◆ THE PROBLEM ◆
In the data below, which lines hold "under"? Copy every one.

◆ DATASET RECORDS ◆

————————

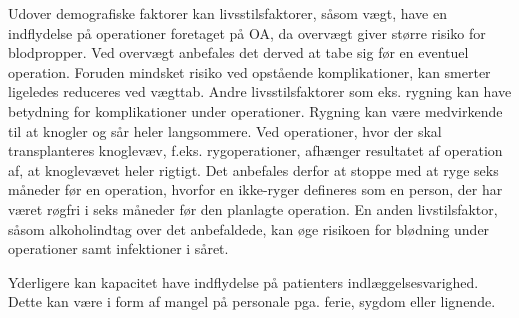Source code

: Udover demografiske faktorer kan livsstilsfaktorer, såsom vægt, have en indflydelse på
operationer foretaget på OA, da overvægt giver større risiko
for blodpropper\cite{Ermonds2004}. Ved overvægt anbefales det derved at tabe sig før
en eventuel operation. Foruden mindsket risiko ved opstående komplikationer, kan
smerter ligeledes reduceres ved vægttab.
Andre livsstilsfaktorer som eks. rygning kan have betydning
for komplikationer under operationer. Rygning kan være medvirkende til at knogler
og sår heler langsommere. Ved operationer, hvor der skal transplanteres knoglevæv, f.eks. rygoperationer, afhænger resultatet af operation af, at knoglevævet heler rigtigt.
Det anbefales derfor at stoppe med at ryge seks måneder før en operation, hvorfor en ikke-ryger defineres som en person, der har været røgfri i seks måneder før den planlagte
operation.\cite{Nordjylland2014} 
En anden livstilsfaktor, såsom alkoholindtag over det anbefaldede, kan øge risikoen for blødning under operationer samt infektioner i såret.\cite{Nordjylland2014}

Yderligere kan kapacitet have indflydelse på patienters indlæggelsesvarighed. Dette kan være i form af mangel på personale pga. ferie, sygdom eller lignende.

————————

◆ THE COMPLETED TASK ◆
for komplikationer under operationer. Rygning kan være medvirkende til at knogler
En anden livstilsfaktor, såsom alkoholindtag over det anbefaldede, kan øge risikoen for blødning under operationer samt infektioner i såret.\cite{Nordjylland2014}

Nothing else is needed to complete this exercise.